I set up ZFS on Ubuntu (via fuse) for a storage array at home and it has worked great for almost a year now, despite its 'beta' status. I log in and check the array every once in a while using:
zpool status
Which results in:
NAME STATE READ WRITE CKSUM
media ONLINE 0 0 0
raidz1 ONLINE 0 0 0
sda ONLINE 0 0 0
sdb ONLINE 0 0 0
sdc ONLINE 0 0 0
errors: No known data errors
This is all fine, but I'd like to automate a way to check every once in a while to make sure my pool is error-free.
I have cacti, and zabbix available at my disposal. I suppose I could also write a program that greps that output and if it doesn't find the phrase "No known data errors", send me an email.
However, is there any package already made that does this, or specifications on how I can get some performance metrics from this array?
zpool status -x is the preferred way to check the pools status via a script. Its output is "all pools are healthy" unless there are issues making it a bit easier to use as a test. Otherwise as you get more than one pool your check script and greps will get more complex. So you can setup a cron job to run a script and make sure the status of that is "all pools are healthy" and send out an alert email of the output otherwise.
You could even setup a nagios plugin to do this for you. I'm assuming that zabbix should be extendable in the same ways.

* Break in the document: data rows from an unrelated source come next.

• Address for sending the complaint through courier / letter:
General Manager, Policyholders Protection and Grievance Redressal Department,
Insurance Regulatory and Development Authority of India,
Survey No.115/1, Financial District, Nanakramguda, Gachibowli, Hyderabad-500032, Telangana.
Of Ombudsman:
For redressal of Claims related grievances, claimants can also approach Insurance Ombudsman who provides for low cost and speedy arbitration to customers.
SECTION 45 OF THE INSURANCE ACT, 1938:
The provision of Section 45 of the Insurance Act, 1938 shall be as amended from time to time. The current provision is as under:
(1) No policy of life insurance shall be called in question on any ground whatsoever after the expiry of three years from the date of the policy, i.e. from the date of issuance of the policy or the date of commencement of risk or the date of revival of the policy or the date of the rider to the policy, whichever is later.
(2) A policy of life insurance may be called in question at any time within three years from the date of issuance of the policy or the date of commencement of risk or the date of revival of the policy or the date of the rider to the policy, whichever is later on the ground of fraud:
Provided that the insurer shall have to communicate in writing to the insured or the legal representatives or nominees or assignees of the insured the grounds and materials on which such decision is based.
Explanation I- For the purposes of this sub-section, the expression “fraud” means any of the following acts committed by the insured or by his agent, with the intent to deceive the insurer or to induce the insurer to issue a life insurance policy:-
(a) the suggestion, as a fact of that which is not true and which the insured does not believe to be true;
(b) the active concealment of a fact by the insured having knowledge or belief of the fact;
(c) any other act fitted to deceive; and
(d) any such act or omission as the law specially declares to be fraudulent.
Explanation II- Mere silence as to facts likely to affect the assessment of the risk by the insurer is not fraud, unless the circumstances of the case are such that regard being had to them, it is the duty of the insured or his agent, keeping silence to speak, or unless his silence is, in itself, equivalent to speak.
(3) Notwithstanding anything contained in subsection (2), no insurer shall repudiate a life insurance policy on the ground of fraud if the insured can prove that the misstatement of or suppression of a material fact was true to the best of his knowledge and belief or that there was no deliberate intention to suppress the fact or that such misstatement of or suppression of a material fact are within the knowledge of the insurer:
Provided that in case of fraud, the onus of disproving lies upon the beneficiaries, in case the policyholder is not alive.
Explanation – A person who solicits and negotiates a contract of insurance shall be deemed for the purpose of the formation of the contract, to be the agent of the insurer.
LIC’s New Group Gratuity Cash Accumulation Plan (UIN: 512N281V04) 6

Also make sure you're running zpool scrub regularly....I would set this up in a cron job as well. This will detect and correct any issues it finds in the pool in areas of the file system that is not accessed often and can catch and correct issues before they result in any data corruption.
To get performance metrics you can use zpool iostat [seconds between updates] I'm not sure how to tie that into cacti though but I'm sure it's possible.

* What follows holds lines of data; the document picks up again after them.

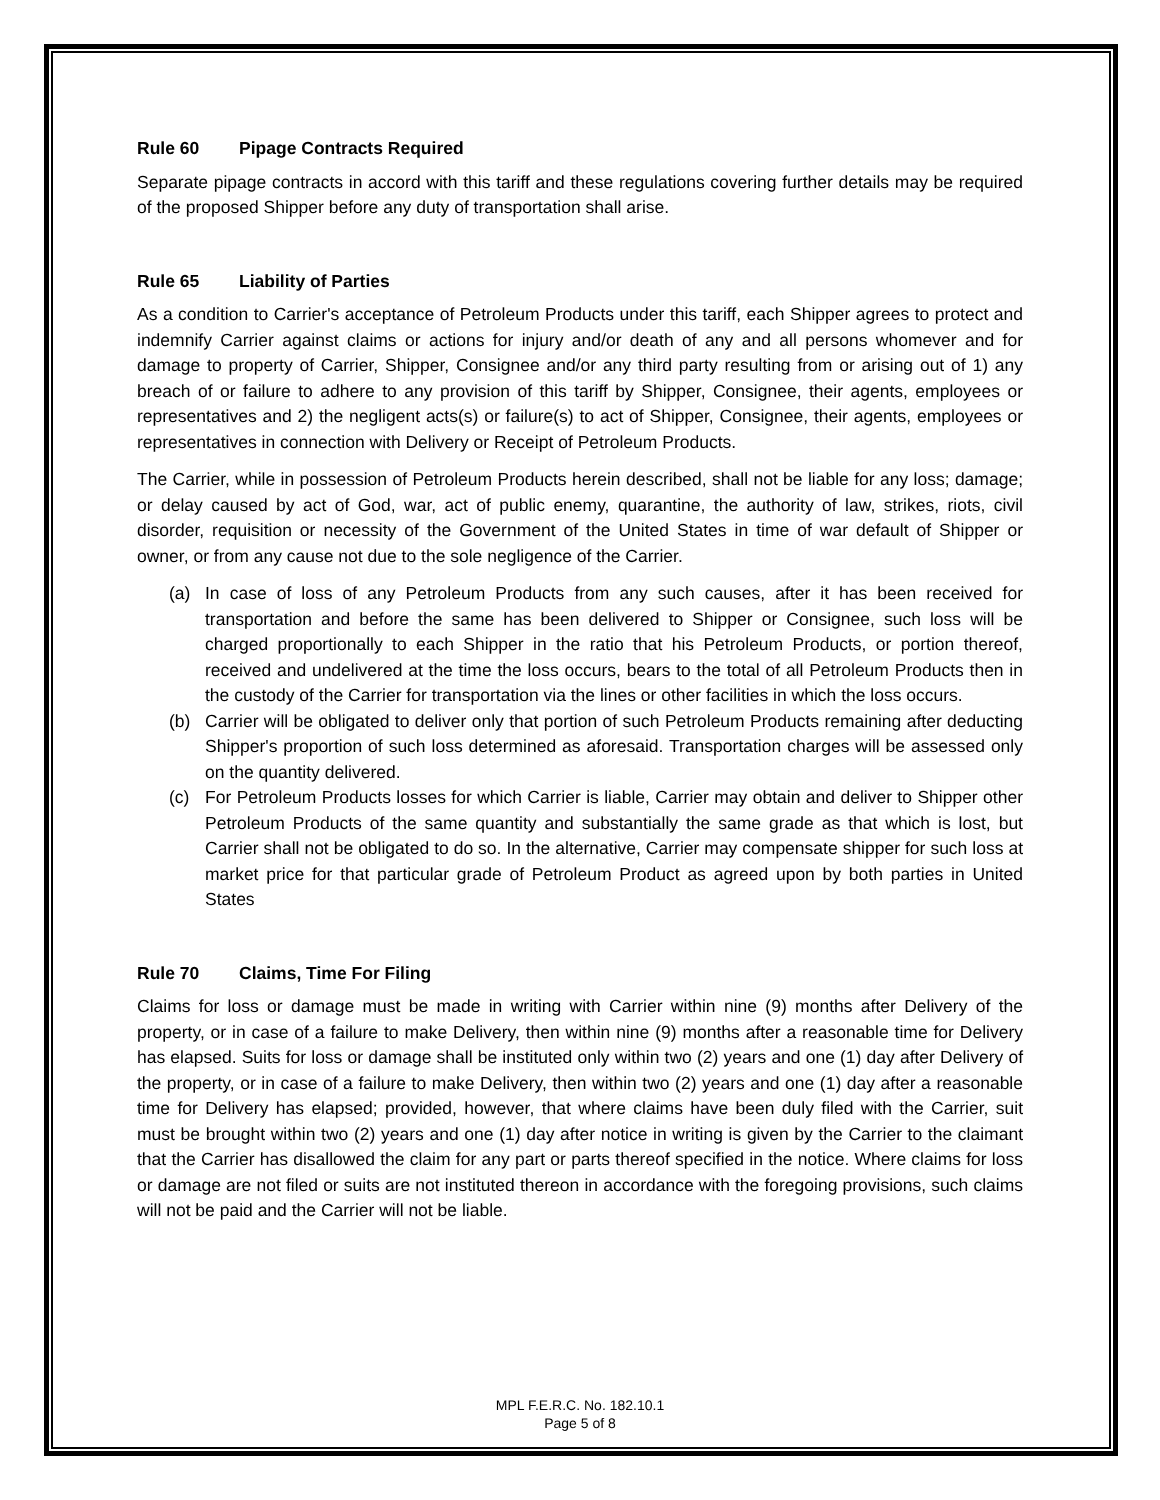Rule 60 Pipage Contracts Required
Separate pipage contracts in accord with this tariff and these regulations covering further details may be required of the proposed Shipper before any duty of transportation shall arise.
Rule 65 Liability of Parties
As a condition to Carrier's acceptance of Petroleum Products under this tariff, each Shipper agrees to protect and indemnify Carrier against claims or actions for injury and/or death of any and all persons whomever and for damage to property of Carrier, Shipper, Consignee and/or any third party resulting from or arising out of 1) any breach of or failure to adhere to any provision of this tariff by Shipper, Consignee, their agents, employees or representatives and 2) the negligent acts(s) or failure(s) to act of Shipper, Consignee, their agents, employees or representatives in connection with Delivery or Receipt of Petroleum Products.
The Carrier, while in possession of Petroleum Products herein described, shall not be liable for any loss; damage; or delay caused by act of God, war, act of public enemy, quarantine, the authority of law, strikes, riots, civil disorder, requisition or necessity of the Government of the United States in time of war default of Shipper or owner, or from any cause not due to the sole negligence of the Carrier.
(a) In case of loss of any Petroleum Products from any such causes, after it has been received for transportation and before the same has been delivered to Shipper or Consignee, such loss will be charged proportionally to each Shipper in the ratio that his Petroleum Products, or portion thereof, received and undelivered at the time the loss occurs, bears to the total of all Petroleum Products then in the custody of the Carrier for transportation via the lines or other facilities in which the loss occurs.
(b) Carrier will be obligated to deliver only that portion of such Petroleum Products remaining after deducting Shipper's proportion of such loss determined as aforesaid. Transportation charges will be assessed only on the quantity delivered.
(c) For Petroleum Products losses for which Carrier is liable, Carrier may obtain and deliver to Shipper other Petroleum Products of the same quantity and substantially the same grade as that which is lost, but Carrier shall not be obligated to do so. In the alternative, Carrier may compensate shipper for such loss at market price for that particular grade of Petroleum Product as agreed upon by both parties in United States
Rule 70 Claims, Time For Filing
Claims for loss or damage must be made in writing with Carrier within nine (9) months after Delivery of the property, or in case of a failure to make Delivery, then within nine (9) months after a reasonable time for Delivery has elapsed. Suits for loss or damage shall be instituted only within two (2) years and one (1) day after Delivery of the property, or in case of a failure to make Delivery, then within two (2) years and one (1) day after a reasonable time for Delivery has elapsed; provided, however, that where claims have been duly filed with the Carrier, suit must be brought within two (2) years and one (1) day after notice in writing is given by the Carrier to the claimant that the Carrier has disallowed the claim for any part or parts thereof specified in the notice. Where claims for loss or damage are not filed or suits are not instituted thereon in accordance with the foregoing provisions, such claims will not be paid and the Carrier will not be liable.
MPL F.E.R.C. No. 182.10.1
Page 5 of 8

assuming zabbix and gnu tools... add to zabbix agent daemon config file the following :
UserParameter=zpool.status,zpool status | grep -q "No known data errors" && echo 1 || echo 0
now, in zabbix add an item with key "zpool.status", create a trigger against it (using a function like ".last(0)=0") and you're done - trigger will fire whenever that string is missing from the zpool status output.

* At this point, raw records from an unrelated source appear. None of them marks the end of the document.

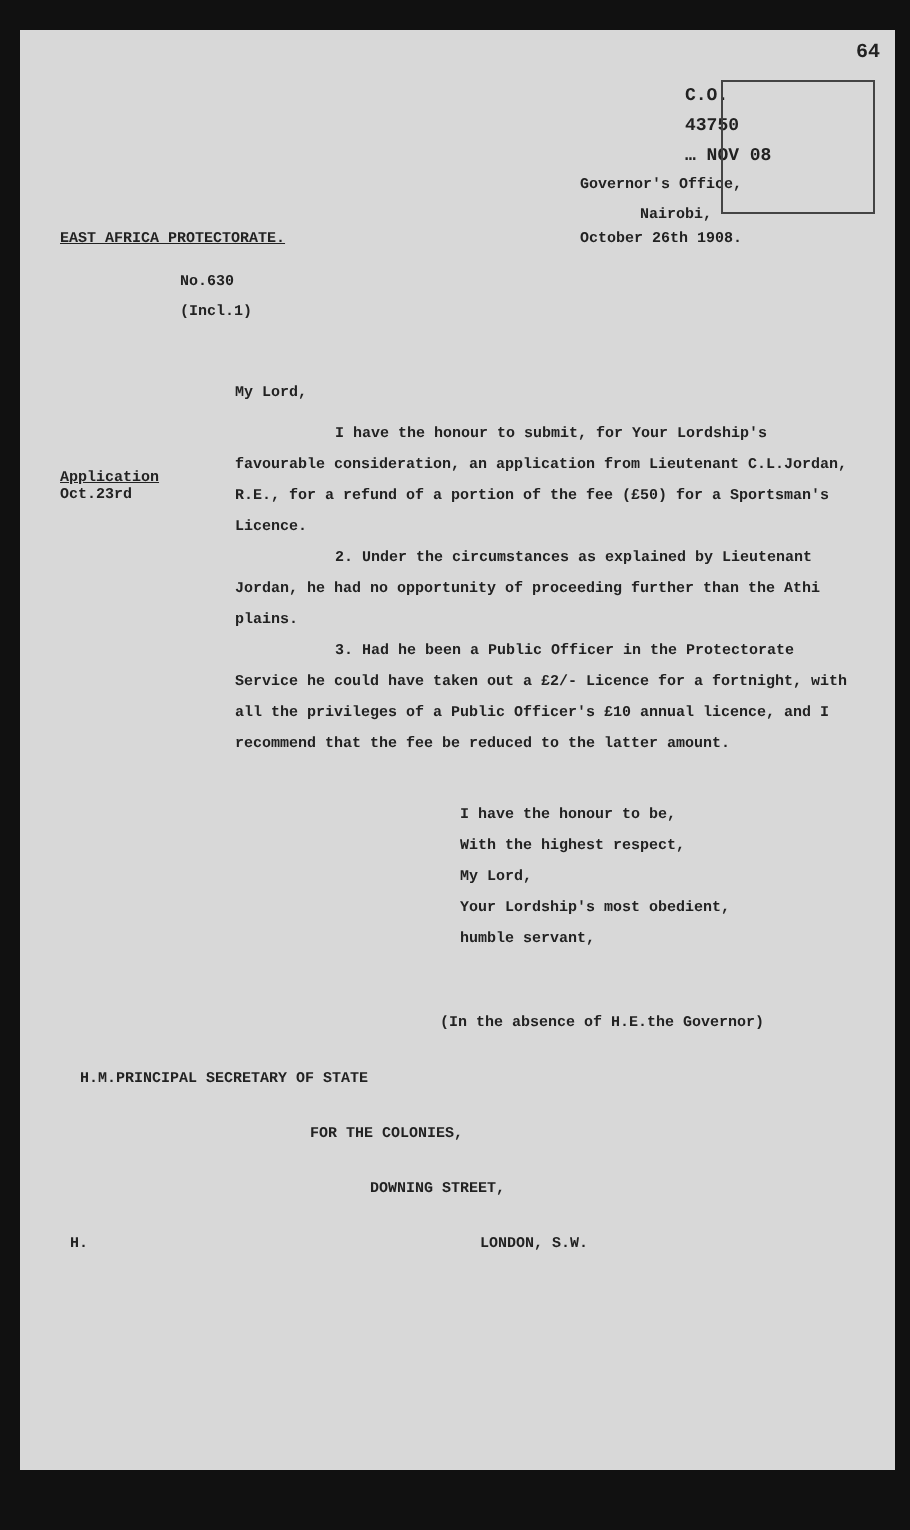64
C.O.
43750
… NOV 08
Governor's Office,
Nairobi,
EAST AFRICA PROTECTORATE. October 26th 1908.
No.630
(Incl.1)
My Lord,
Application
Oct.23rd
I have the honour to submit, for Your Lordship's favourable consideration, an application from Lieutenant C.L.Jordan, R.E., for a refund of a portion of the fee (£50) for a Sportsman's Licence.
2. Under the circumstances as explained by Lieutenant Jordan, he had no opportunity of proceeding further than the Athi plains.
3. Had he been a Public Officer in the Protectorate Service he could have taken out a £2/- Licence for a fortnight, with all the privileges of a Public Officer's £10 annual licence, and I recommend that the fee be reduced to the latter amount.
I have the honour to be,
With the highest respect,
My Lord,
Your Lordship's most obedient,
humble servant,
(In the absence of H.E.the Governor)
H.M.PRINCIPAL SECRETARY OF STATE
FOR THE COLONIES,
DOWNING STREET,
H. LONDON, S.W.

this also assumes that 'zpool' will be in the path of the zabbix user, and that this user will be allowed to run zpool. if not, specify full path and use sudo. another catch might be a default shell that doesn't support used syntax, in which case you can either rewrite the userparameter, or force it to use bash.
if possible, also do a iostat -xCzn and grep for any HW or Transport errors on the disks or controller.